Is RAID 1 overkill on Amazon EBS drives in terms of reliability?

My thinking behind this is that RAID 1 creates two or more copies of the data on multiple EBS drives. Yet, aren't Amazon EBS disks virtually fail-safe because they live on multiple physical drives? So then in terms of reliability, you aren't gaining much by adding RAID 1. Is this correct or my facts wrong? I realize you would probably still gain read performance benefits from RAID 1.


Behind the abstraction the drives are already redundant. It is fine to run them in RAID 0 for speed. What is optimal is to use the snapshot functionality for backups. On RAID, this can be done by breaking down the RAID or freezing the volumes, snapshotting, then returning the drives to normal use. Alternatively, writing the data to a single EBS volume and snapshotting that can cover other issues as well, such as instance failure which may leave the RAID drives in an inconsistent state, even when reattached.

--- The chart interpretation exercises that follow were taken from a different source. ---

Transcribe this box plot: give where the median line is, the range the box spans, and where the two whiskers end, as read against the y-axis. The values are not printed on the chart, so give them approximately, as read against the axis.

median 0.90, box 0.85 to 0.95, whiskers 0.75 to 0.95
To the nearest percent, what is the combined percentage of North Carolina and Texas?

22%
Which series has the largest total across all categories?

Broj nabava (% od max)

TL:DR; Using RAID 1 is overkill, better to prepare for other failure scenarious with robust backups


Yes, EBS is fault tolerant on the back end, but EBS failures do occur and in unexpected ways. What you don't see is the type of failure that most of us are used to - drive goes bad and just fails outright. The most frequent failure is a huge and unpredictable increase in latency which can make your application unresponsive. With RAID1 or RAID 10 sets, you can simply fail the problem drive out of the array and replace it with a new one with no downtime.

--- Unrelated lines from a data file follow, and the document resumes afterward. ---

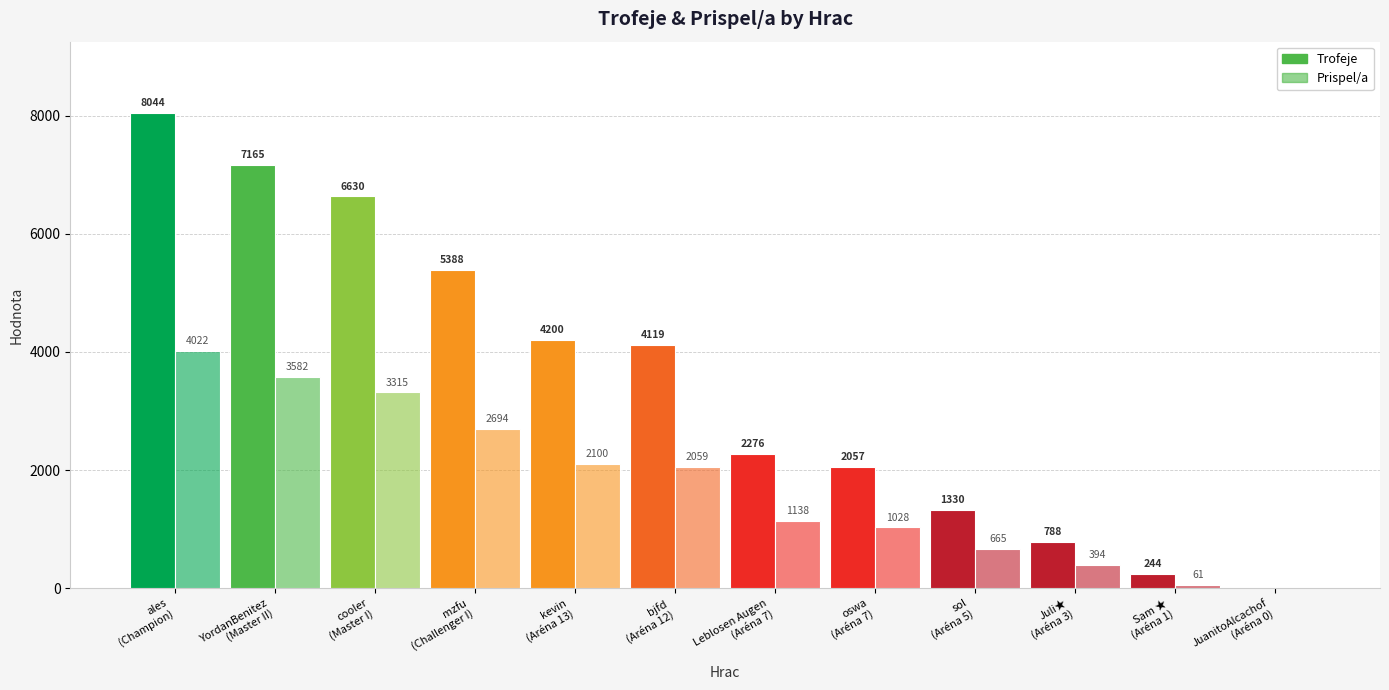

What is the total value across all series at cooler
(Master I)?

9945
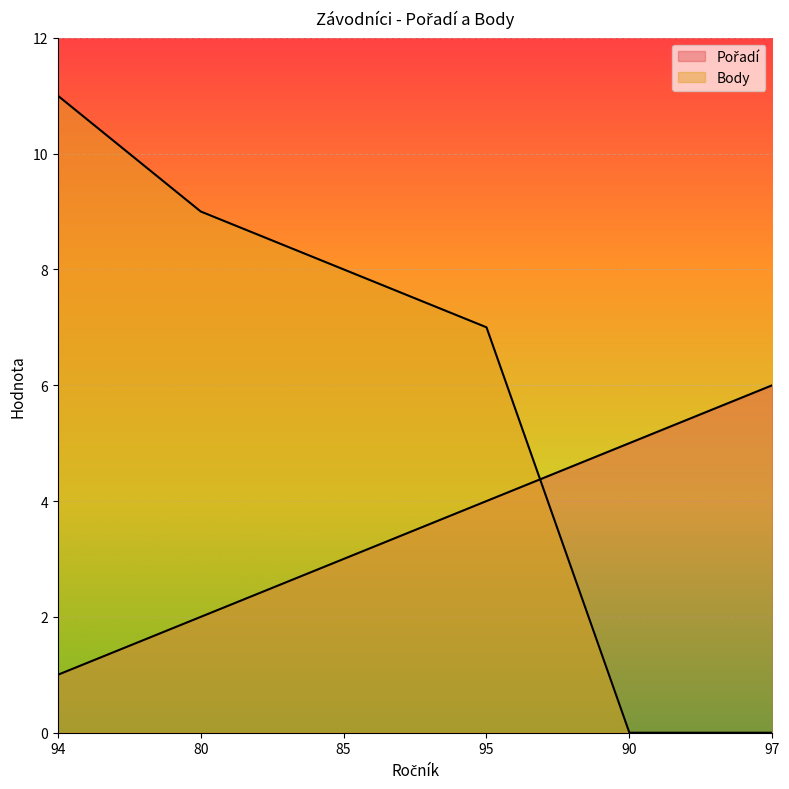

Which series changed the most between 80 and 90?

Body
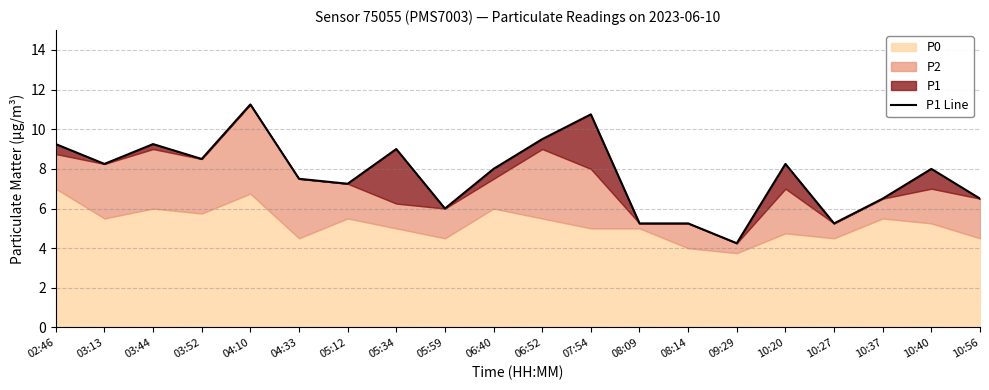

Reading left to right, extract all data points from this chart.

9.2	8.2	9.2	8.5	11.2	7.5	7.2	9.0	6.0	8.0	9.5	10.8	5.2	5.2	4.2	8.2	5.2	6.5	8.0	6.5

Recall ec2pocolypse a couple months ago where a large percentage of EBS volumes became completely unresponsive. Those of us that had RAID10 sets were able to recover easily by failing out a drive or force detaching it with the API. Those that did not (I'm looking at you, reddit) had to suffer through just shy of a week of downtime.

If you actually care about your data, you should never, ever, under any circumstances RAID0 it. By doing this, you increase your probability of failure while reducing your ability to recover from that failure. Snapshotting is great, but unless you stream your binary logs (for example), you cannot perform a point in time recovery. If you are in e-commerce, people get upset when they pay for something that doesn't end up getting shipped because there is no longer any record of it in the database.

I recently wrote about RAID10 EBS after experiencing yet another success from EBS RAID: http://blog.9minutesnooze.com/raid-10-ebs-data/

The question is...who do you trust more with your data? Amazon? or yourself?